Directions
a – Reproduce the portion of the article on Heart's "Who Will You Run To" starting at "- Released: August" and ending at "album, Bad Animals.".
b – Name every single in the Heart singles chronology of the article on "Who Will You Run To", with the year given for each.
c – Extend the article on Heart's song "Who Will You Run To" beyond its final sentence.

--- Start of Given passage ---

Single by Heart

from the album Bad Animals
- B-side: "Magic Man (live)"
- Released: August 1987
- Genre: Rock
- Length: 4:05
- Label: Capitol
- Songwriter(s): Diane Warren
- Producer(s): Ron Nevison

Heart singles chronology
| "Alone" (1987) | "Who Will You Run To" (1987) | "There's the Girl" (1987) |

= Who Will You Run To =

"Who Will You Run To" is a song recorded by American rock band Heart. It was composed by Diane Warren and released as a single from Heart's ninth studio album, Bad Animals.

"Who Will You Run To" is one of a long list of hit songs written by Warren. Heart's version of her song became the band's eighth U.S. top-ten single. It also climbed to number thirty in the UK Singles Chart, where it was also available as a 12" single. An extended rock version of the song was Heart's first UK CD single release.

--- End of Given passage ---
--- Start of Information given ---

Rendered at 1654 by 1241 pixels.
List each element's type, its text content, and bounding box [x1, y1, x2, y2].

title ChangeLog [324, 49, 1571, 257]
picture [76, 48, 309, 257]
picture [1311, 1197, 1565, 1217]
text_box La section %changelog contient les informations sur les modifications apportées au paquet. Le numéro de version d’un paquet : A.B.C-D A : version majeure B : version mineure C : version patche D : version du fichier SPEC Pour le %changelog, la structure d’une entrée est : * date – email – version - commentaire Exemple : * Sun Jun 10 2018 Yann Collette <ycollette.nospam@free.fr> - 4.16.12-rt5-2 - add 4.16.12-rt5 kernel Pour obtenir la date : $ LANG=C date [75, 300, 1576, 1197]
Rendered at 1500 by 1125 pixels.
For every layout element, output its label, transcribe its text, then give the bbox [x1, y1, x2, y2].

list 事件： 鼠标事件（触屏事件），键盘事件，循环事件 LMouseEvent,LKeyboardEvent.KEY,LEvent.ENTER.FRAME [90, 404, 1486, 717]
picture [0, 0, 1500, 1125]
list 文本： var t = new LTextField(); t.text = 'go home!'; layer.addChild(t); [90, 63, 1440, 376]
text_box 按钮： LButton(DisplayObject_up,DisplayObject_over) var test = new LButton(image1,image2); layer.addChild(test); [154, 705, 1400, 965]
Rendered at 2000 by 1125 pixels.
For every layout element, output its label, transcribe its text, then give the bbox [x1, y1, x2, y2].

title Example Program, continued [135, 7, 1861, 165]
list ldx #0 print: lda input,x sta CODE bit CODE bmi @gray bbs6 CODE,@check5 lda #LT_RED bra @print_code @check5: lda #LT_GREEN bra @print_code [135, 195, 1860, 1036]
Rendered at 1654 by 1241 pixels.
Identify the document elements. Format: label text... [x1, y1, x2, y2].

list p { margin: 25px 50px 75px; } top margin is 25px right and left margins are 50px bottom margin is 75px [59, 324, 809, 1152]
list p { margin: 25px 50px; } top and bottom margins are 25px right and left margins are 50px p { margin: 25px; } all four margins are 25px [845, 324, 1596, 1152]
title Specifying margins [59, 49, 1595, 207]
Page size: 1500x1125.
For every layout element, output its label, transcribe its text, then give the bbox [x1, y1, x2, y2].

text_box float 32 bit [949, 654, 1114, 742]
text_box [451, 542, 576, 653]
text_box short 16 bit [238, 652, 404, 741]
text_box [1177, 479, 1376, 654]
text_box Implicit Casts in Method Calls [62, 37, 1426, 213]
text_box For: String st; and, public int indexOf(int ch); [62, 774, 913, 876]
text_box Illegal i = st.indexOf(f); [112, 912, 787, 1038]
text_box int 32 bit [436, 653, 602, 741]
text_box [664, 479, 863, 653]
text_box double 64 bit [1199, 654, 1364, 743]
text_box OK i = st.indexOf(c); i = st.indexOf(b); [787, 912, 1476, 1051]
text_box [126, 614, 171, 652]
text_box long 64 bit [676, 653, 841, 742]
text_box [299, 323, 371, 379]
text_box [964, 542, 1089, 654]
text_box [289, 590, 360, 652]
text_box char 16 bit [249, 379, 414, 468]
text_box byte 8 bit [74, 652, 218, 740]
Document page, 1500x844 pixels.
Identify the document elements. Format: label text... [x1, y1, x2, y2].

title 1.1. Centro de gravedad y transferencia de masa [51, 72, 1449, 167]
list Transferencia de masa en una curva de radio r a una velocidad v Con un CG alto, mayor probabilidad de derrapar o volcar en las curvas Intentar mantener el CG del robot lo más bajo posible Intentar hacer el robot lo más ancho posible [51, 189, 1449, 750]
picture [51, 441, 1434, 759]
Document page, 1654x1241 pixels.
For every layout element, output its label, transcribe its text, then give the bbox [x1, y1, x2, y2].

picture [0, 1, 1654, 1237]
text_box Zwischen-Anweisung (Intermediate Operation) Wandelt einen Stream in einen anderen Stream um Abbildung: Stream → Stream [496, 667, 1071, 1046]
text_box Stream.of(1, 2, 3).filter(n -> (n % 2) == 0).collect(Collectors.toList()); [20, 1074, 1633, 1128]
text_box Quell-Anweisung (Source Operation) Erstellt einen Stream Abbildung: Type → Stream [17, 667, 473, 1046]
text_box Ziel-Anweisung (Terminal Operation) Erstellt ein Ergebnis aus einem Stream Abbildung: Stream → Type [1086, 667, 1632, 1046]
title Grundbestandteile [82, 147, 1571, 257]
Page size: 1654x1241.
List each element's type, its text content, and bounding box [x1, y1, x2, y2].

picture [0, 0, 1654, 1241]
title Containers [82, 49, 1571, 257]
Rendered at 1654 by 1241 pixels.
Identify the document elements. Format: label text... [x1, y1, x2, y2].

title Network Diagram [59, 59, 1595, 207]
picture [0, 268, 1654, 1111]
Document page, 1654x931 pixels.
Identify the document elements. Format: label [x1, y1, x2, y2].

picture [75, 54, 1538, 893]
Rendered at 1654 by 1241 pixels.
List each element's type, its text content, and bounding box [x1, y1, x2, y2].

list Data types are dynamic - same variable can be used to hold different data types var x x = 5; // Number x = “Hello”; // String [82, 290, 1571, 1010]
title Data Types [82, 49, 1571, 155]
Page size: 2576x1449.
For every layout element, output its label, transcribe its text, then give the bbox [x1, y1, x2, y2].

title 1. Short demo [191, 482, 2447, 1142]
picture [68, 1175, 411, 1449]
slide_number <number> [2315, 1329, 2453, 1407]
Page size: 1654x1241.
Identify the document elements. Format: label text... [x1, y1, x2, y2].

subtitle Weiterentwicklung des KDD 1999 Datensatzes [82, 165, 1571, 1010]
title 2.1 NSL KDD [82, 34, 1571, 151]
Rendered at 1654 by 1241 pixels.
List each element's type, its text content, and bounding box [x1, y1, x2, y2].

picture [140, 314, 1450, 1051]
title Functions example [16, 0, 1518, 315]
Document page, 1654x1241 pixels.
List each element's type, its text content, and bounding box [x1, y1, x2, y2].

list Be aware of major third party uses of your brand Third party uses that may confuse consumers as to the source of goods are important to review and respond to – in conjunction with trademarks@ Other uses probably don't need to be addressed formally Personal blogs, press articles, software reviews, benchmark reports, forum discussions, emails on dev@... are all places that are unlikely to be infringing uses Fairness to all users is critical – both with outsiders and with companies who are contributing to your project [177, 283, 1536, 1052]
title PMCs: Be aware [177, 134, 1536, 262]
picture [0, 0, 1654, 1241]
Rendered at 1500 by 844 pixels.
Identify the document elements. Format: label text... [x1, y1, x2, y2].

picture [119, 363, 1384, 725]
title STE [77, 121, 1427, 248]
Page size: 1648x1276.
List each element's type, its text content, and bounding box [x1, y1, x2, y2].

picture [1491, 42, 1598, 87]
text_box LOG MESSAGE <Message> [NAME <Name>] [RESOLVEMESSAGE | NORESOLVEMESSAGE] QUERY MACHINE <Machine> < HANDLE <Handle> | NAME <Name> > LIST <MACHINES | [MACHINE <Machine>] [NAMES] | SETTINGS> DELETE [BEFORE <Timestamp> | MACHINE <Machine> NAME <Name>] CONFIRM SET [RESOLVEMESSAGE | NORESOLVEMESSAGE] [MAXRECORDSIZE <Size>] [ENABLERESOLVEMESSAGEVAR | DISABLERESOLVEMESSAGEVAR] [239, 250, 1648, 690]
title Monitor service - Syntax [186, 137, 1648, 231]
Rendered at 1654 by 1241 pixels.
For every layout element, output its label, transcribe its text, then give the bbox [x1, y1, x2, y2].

--- End of Information given ---

Exercise answers
a –
- Released: August 1987
- Genre: Rock
- Length: 4:05
- Label: Capitol
- Songwriter(s): Diane Warren
- Producer(s): Ron Nevison

Heart singles chronology
| "Alone" (1987) | "Who Will You Run To" (1987) | "There's the Girl" (1987) |

= Who Will You Run To =

"Who Will You Run To" is a song recorded by American rock band Heart. It was composed by Diane Warren and released as a single from Heart's ninth studio album, Bad Animals.

b –
"Alone" (1987)
"Who Will You Run To" (1987)
"There's the Girl" (1987)

c –
Cash Box called it a "powerful melodic rocker."

==Charts==
===Weekly charts===

Weekly chart performance for "Who Will You Run To"
| Chart (1987) | Peak position |
|---|---|
| Australia (Kent Music Report) | 63 |
| Canada Top Singles (RPM) | 19 |
| Europe (European Hot 100 Singles) | 78 |
| Ireland (IRMA) | 18 |
| UK Singles (OCC) | 30 |
| US Billboard Hot 100 | 7 |
| US Mainstream Rock (Billboard) | 2 |
| US Cash Box Top 100 Singles | 6 |

===Year-end charts===

Year-end chart performance for "Who Will You Run To"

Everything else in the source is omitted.